The effects of this peculiar spell cause normally sensible people to lose their
minds as they proclaim you can’t lose money in real estate or that the
new information economy is going to replace the old commodities-based one.
Such proclamations always turn out to be false, as everybody seems to forget
the fact that the market is cyclical.
Moving back to the reasons why the housing market is on shaky ground, we see
the average American is up to his eyeballs in debt, with personal savings at
an all-time low.
While the Fed may be tightening the belt now, what preceded
was a remarkably long period of low interest rates coupled with irresponsible
levels of debt spending by American consumers.

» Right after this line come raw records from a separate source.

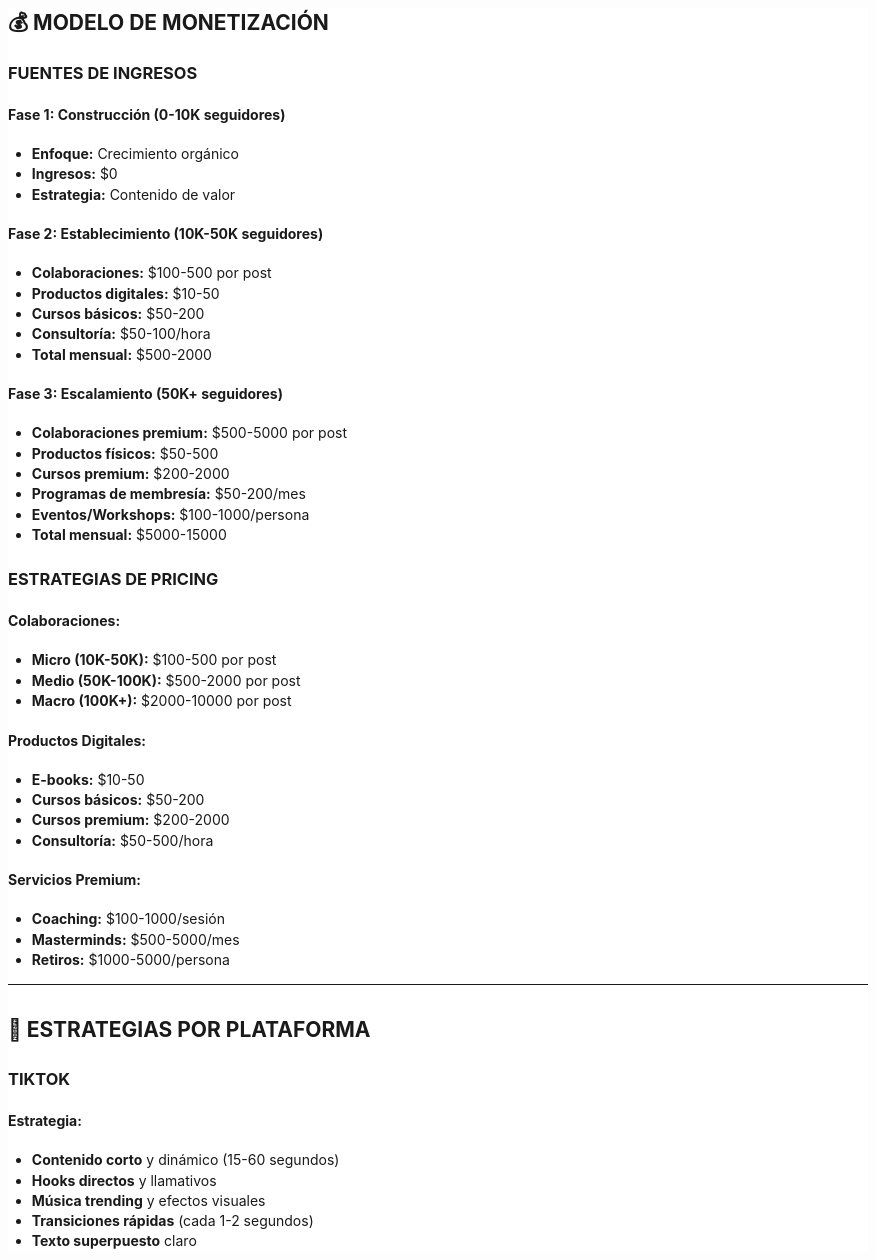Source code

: 
## 💰 MODELO DE MONETIZACIÓN

### **FUENTES DE INGRESOS**

#### **Fase 1: Construcción (0-10K seguidores)**
- **Enfoque:** Crecimiento orgánico
- **Ingresos:** $0
- **Estrategia:** Contenido de valor

#### **Fase 2: Establecimiento (10K-50K seguidores)**
- **Colaboraciones:** $100-500 por post
- **Productos digitales:** $10-50
- **Cursos básicos:** $50-200
- **Consultoría:** $50-100/hora
- **Total mensual:** $500-2000

#### **Fase 3: Escalamiento (50K+ seguidores)**
- **Colaboraciones premium:** $500-5000 por post
- **Productos físicos:** $50-500
- **Cursos premium:** $200-2000
- **Programas de membresía:** $50-200/mes
- **Eventos/Workshops:** $100-1000/persona
- **Total mensual:** $5000-15000

### **ESTRATEGIAS DE PRICING**

#### **Colaboraciones:**
- **Micro (10K-50K):** $100-500 por post
- **Medio (50K-100K):** $500-2000 por post
- **Macro (100K+):** $2000-10000 por post

#### **Productos Digitales:**
- **E-books:** $10-50
- **Cursos básicos:** $50-200
- **Cursos premium:** $200-2000
- **Consultoría:** $50-500/hora

#### **Servicios Premium:**
- **Coaching:** $100-1000/sesión
- **Masterminds:** $500-5000/mes
- **Retiros:** $1000-5000/persona

---

## 🎯 ESTRATEGIAS POR PLATAFORMA

### **TIKTOK**

#### **Estrategia:**
- **Contenido corto** y dinámico (15-60 segundos)
- **Hooks directos** y llamativos
- **Música trending** y efectos visuales
- **Transiciones rápidas** (cada 1-2 segundos)
- **Texto superpuesto** claro

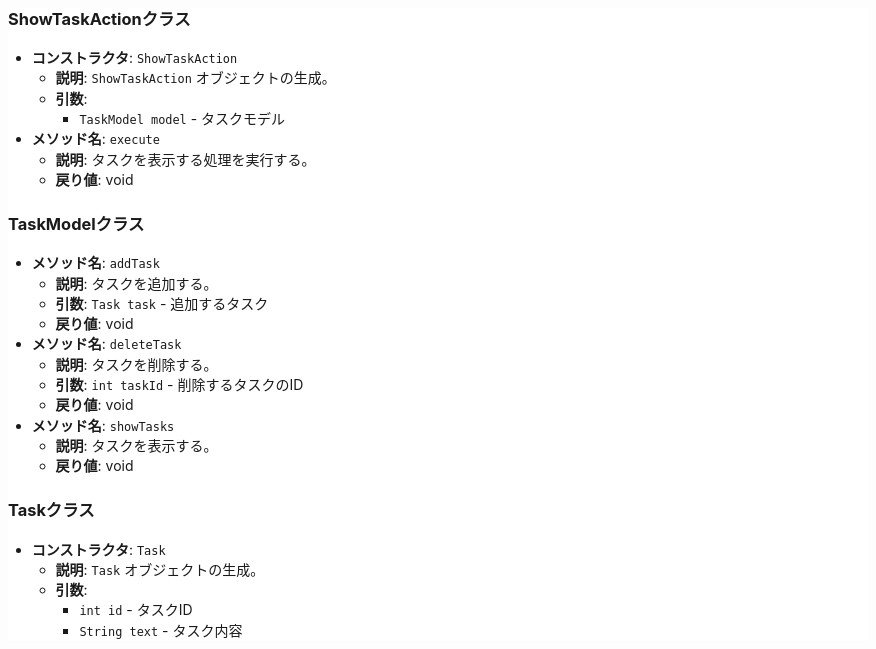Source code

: ### ShowTaskActionクラス
- **コンストラクタ**: `ShowTaskAction`
  - **説明**: `ShowTaskAction` オブジェクトの生成。
  - **引数**:
    - `TaskModel model` - タスクモデル
- **メソッド名**: `execute`
  - **説明**: タスクを表示する処理を実行する。
  - **戻り値**: void

### TaskModelクラス
- **メソッド名**: `addTask`
  - **説明**: タスクを追加する。
  - **引数**: `Task task` - 追加するタスク
  - **戻り値**: void
- **メソッド名**: `deleteTask`
  - **説明**: タスクを削除する。
  - **引数**: `int taskId` - 削除するタスクのID
  - **戻り値**: void
- **メソッド名**: `showTasks`
  - **説明**: タスクを表示する。
  - **戻り値**: void

### Taskクラス
- **コンストラクタ**: `Task`
  - **説明**: `Task` オブジェクトの生成。
  - **引数**:
    - `int id` - タスクID
    - `String text` - タスク内容

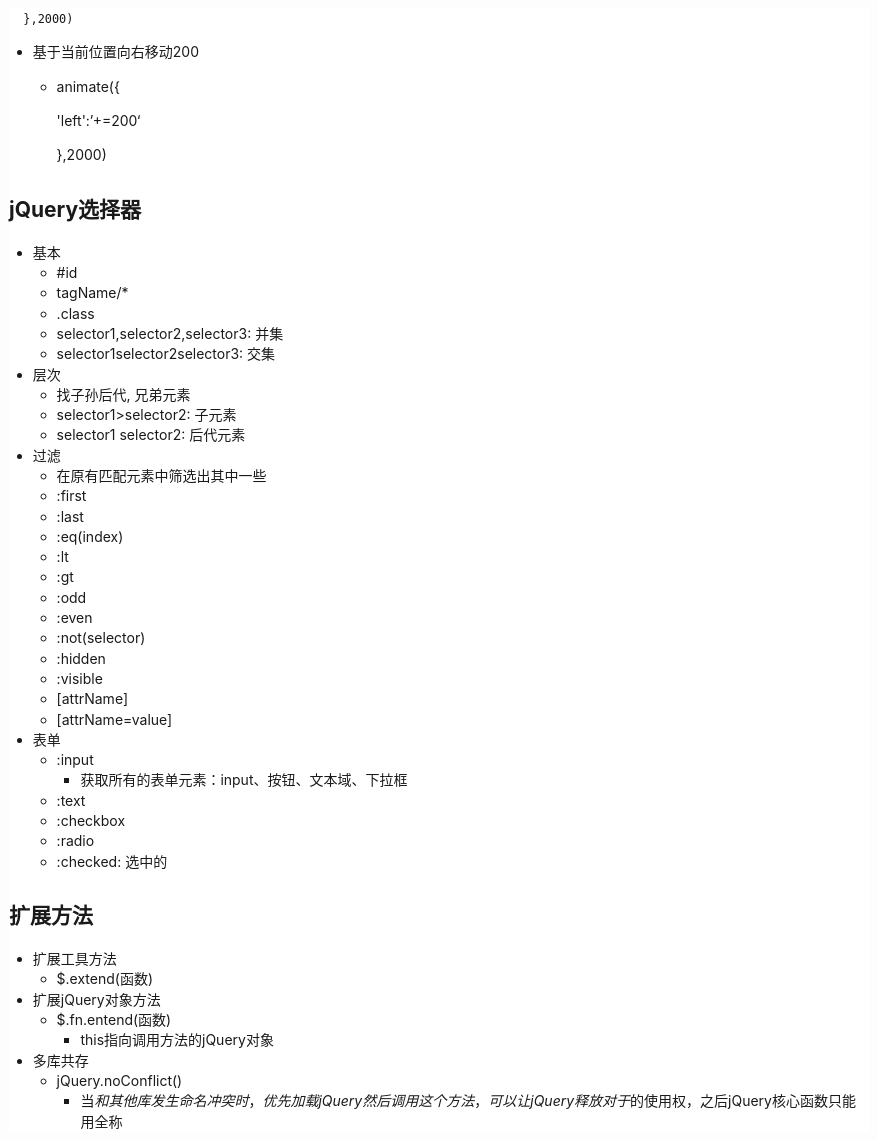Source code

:       },2000)

  - 基于当前位置向右移动200

    - animate({

      'left':’+=200‘

      },2000)

## jQuery选择器

- 基本
  * #id
  * tagName/*
  * .class
  * selector1,selector2,selector3: 并集
  * selector1selector2selector3: 交集
- 层次
  * 找子孙后代, 兄弟元素
  * selector1>selector2: 子元素
  * selector1 selector2: 后代元素
- 过滤
  * 在原有匹配元素中筛选出其中一些
  * :first
  * :last
  * :eq(index)
  * :lt
  * :gt
  * :odd
  * :even
  * :not(selector)
  * :hidden
  * :visible
  * [attrName]
  * [attrName=value]
- 表单
  * :input
    - 获取所有的表单元素：input、按钮、文本域、下拉框
  * :text
  * :checkbox
  * :radio
  * :checked: 选中的

## 扩展方法

- 扩展工具方法
  - $.extend(函数)
- 扩展jQuery对象方法
  - $.fn.entend(函数)
    - this指向调用方法的jQuery对象
- 多库共存
  - jQuery.noConflict()
    - 当$和其他库发生命名冲突时，优先加载jQuery然后调用这个方法，可以让jQuery释放对于$的使用权，之后jQuery核心函数只能用全称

Over the past several years, we have witnessed the popularization of a vast
array of questionable lending schemes designed to entice Americans to spend
more while saving less.
Adjustable rate mortgages with attractive initial rates
have made more than half of all new homebuyers susceptible to rising interest
rates.
This could produce a “spectacular wave of bankruptcies,” notes
Stephen Roach of Morgan Stanley.
To add to the danger, banks offer a “home equity line of credit,” causing
many people to use their houses as ATM machines, withdrawing money as the value
of their property rises.
The problem here is all of the equity that the homeowner
is drawing out of his house is theoretical — it only exists on paper.
If home prices were to sink, many homeowners would be on the hook for more
than the value of their houses.
It’s important to consider the impact that rising property values and
the associated rise in consumer spending have had on the economy.
The U.S.
economy has come to rely on the real estate sector to stimulate consumer spending,
which accounts for 66 percent of economic growth.
In a sense, the bubble in
Internet stocks never really burst, it just migrated into the housing sector.
The coming collapse of the housing market is going to bring economic difficulties
to many Americans, but few will profit. Unfortunately, people are always there
to take advantage of the misery of others.
Any sagacious reader who heeded my advice in these pages last year could have
made handsome profits on the inevitable rise in oil prices.
It is certain there
will be a few who will play falling home prices to their favor this time around.
Sterling Harris is a junior electrical engineering major.